START Passage for review

Futuring the new from the past

Brad Holland once quoted “ futurism was a movement of intellectuals who wanted to replace tradition with the modern world of machinery, speed, violence, and public relations. It proves that we should be careful what intellectuals wish for, because we might get it.” But is futurism really ‘replacing’ tradition, or is it an unconscious mirroring of an object we have seen before?

The idea of futurism without a doubt has been an ever-lingering topic. It brings up the questions: What else is possible and how can we make such other futures more possible? How can we help our society pick out a better future for ourselves?

If we look at the reading Speculating Everything, the authors, Anthany Dunne and Fiona Rabay, create a new perspective about alternative ways of being and us futurism as a means to aid imaginative thought to challenge the social norm through speculative design. We are given design forms that begin to question the present but there is no further exploration in how to reach the actual future alternative. Despite current transition of society into the information age, the authors take a modernistic approach in exploring and challenging the idea of the future.

END Passage for review
START The data

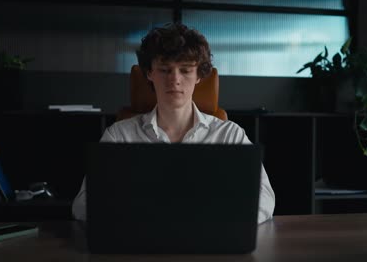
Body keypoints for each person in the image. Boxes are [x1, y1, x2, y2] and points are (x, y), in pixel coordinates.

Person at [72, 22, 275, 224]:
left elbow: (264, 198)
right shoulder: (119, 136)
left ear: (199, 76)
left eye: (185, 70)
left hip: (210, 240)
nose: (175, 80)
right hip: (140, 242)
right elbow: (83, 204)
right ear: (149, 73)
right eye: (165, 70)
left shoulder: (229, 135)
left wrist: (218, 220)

END The data
START The data

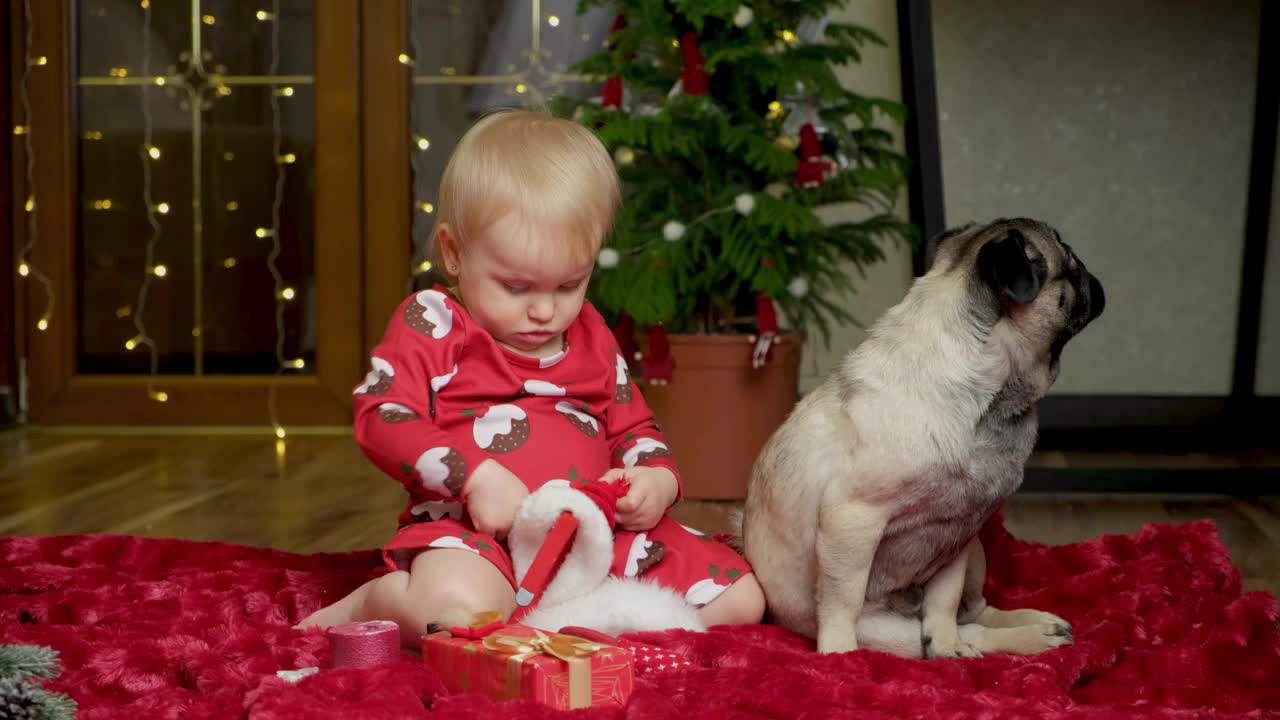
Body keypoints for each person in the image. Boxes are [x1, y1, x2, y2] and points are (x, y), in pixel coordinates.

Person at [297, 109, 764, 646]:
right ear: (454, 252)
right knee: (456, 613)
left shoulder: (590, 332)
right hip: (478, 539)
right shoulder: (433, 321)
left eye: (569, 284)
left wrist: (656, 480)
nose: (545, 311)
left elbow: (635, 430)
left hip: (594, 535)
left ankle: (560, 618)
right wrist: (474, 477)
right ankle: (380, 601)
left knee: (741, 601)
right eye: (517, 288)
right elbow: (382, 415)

END The data
START The data

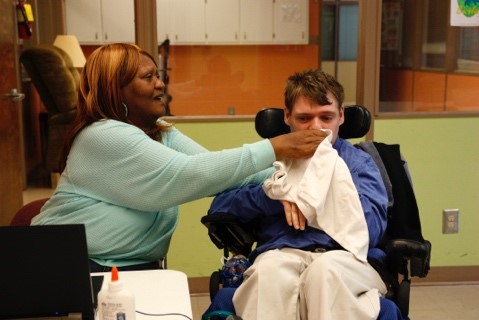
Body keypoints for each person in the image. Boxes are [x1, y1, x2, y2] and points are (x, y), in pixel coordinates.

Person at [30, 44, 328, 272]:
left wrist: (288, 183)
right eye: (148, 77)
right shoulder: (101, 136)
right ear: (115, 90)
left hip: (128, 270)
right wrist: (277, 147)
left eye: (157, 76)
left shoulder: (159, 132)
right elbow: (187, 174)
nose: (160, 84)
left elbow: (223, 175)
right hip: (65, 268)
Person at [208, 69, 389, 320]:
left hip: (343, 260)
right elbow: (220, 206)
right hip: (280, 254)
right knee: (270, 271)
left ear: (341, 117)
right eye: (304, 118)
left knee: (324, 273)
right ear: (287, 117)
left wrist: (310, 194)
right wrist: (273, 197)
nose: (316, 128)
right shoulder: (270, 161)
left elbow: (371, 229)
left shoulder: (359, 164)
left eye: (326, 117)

END The data

- **Task objective**
Reproduce the essay on futurism in full, word for word, from its title through its final sentence.

- **Answer section**
Futuring the new from the past

Brad Holland once quoted “ futurism was a movement of intellectuals who wanted to replace tradition with the modern world of machinery, speed, violence, and public relations. It proves that we should be careful what intellectuals wish for, because we might get it.” But is futurism really ‘replacing’ tradition, or is it an unconscious mirroring of an object we have seen before?

The idea of futurism without a doubt has been an ever-lingering topic. It brings up the questions: What else is possible and how can we make such other futures more possible? How can we help our society pick out a better future for ourselves?

If we look at the reading Speculating Everything, the authors, Anthany Dunne and Fiona Rabay, create a new perspective about alternative ways of being and us futurism as a means to aid imaginative thought to challenge the social norm through speculative design. We are given design forms that begin to question the present but there is no further exploration in how to reach the actual future alternative. Despite current transition of society into the information age, the authors take a modernistic approach in exploring and challenging the idea of the future.